OPERAÇÃO PATRINUS MALUS
A Polícia Civil de Mato Grosso deflagrou, na sexta-feira, 20 de março, a Operação Patrinus Malus para cumprimento de 20 ordens judiciais contra integrantes de uma facção criminosa envolvida com o tráfico de entorpecentes, com atuação em Cuiabá e região metropolitana.
Ao todo, são cumpridos nove mandados de prisão preventiva e 11 de busca e apreensão domiciliar, expedidos pelo Núcleo de Justiça 4.0 do Juízo de Garantias – Polo Cuiabá. As ordens judiciais são executadas nas cidades de Cuiabá e Florianópolis.
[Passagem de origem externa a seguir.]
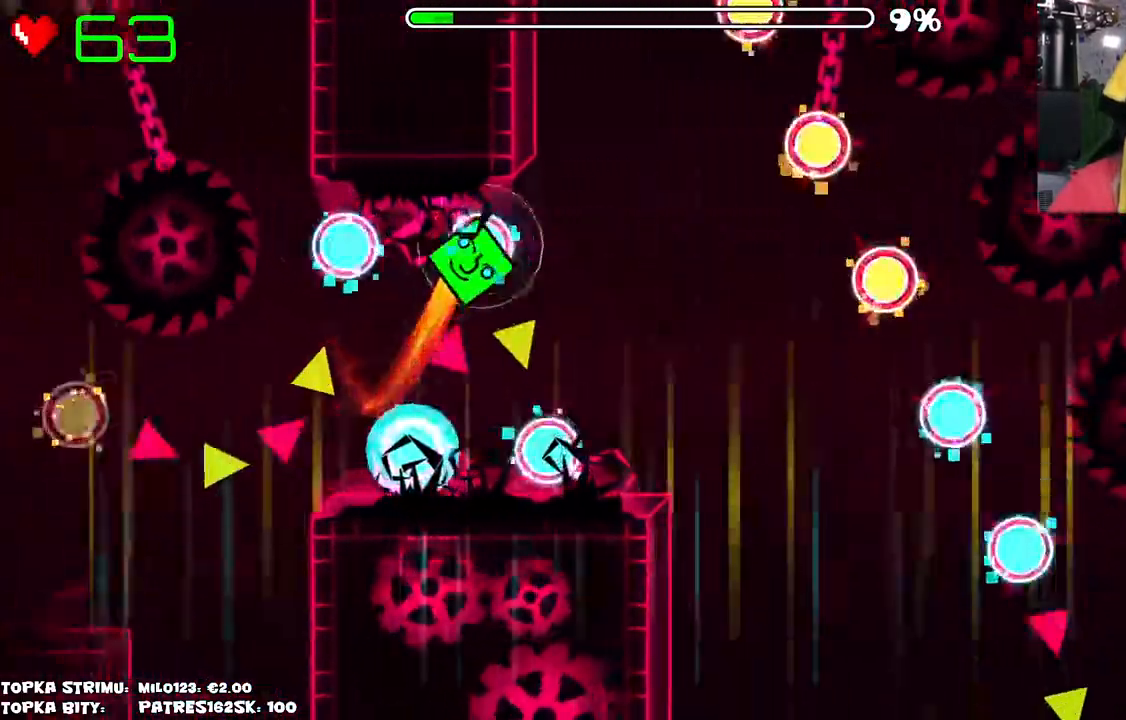
{"keys": [], "mouse": [], "events": [[34, "mouse_left", "up"], [134, "mouse_left", "down"], [167, "mouse_left", "up"], [200, "mouse_left", "down"], [317, "mouse_left", "up"]]}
Entre os alvos está uma liderança da organização criminosa que, mesmo custodiada em unidade prisional, continuava a comandar as atividades ilícitas, evidenciando a estrutura e o alcance do grupo investigado.
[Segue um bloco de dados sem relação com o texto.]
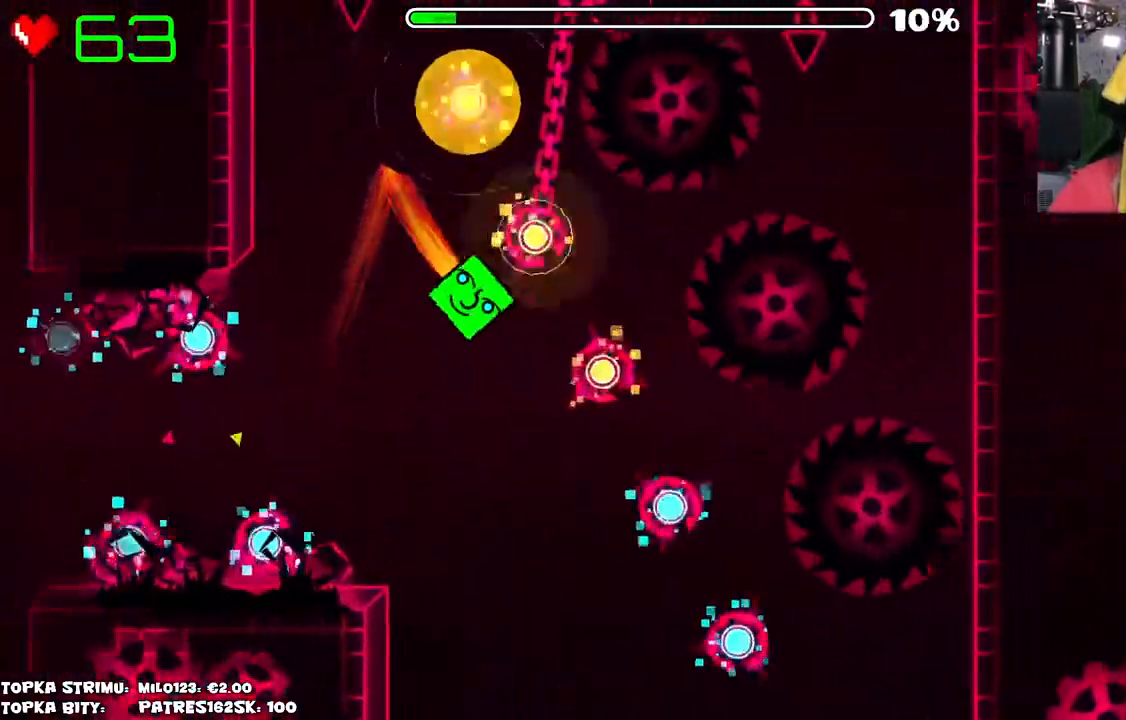
{"keys": [], "mouse": [], "events": []}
As investigações foram conduzidas pela Delegacia Especializada de Repressão a Narcóticos e tiveram início em março de 2025, revelando a atuação de um grupo criminoso estruturado, com divisão de tarefas, regras internas e hierarquia definida.

Tráfico de drogas
A operação é resultado de investigação aprofundada, que incluiu análise de materiais apreendidos em ações anteriores, oitivas, diligências de campo e atividades de inteligência policial.
Durante o período investigativo, foram identificadas diversas transações envolvendo diferentes tipos de entorpecentes, como cocaína, MDMA e derivados da cannabis sativa, além do uso de métodos elaborados para distribuição e logística.
Conforme apurado, os integrantes seguiam diretrizes estabelecidas por uma facção criminosa de atuação nacional, que padronizava desde os tipos de drogas comercializadas até os valores praticados e a divisão de funções, incluindo responsáveis pelo recebimento e movimentação financeira.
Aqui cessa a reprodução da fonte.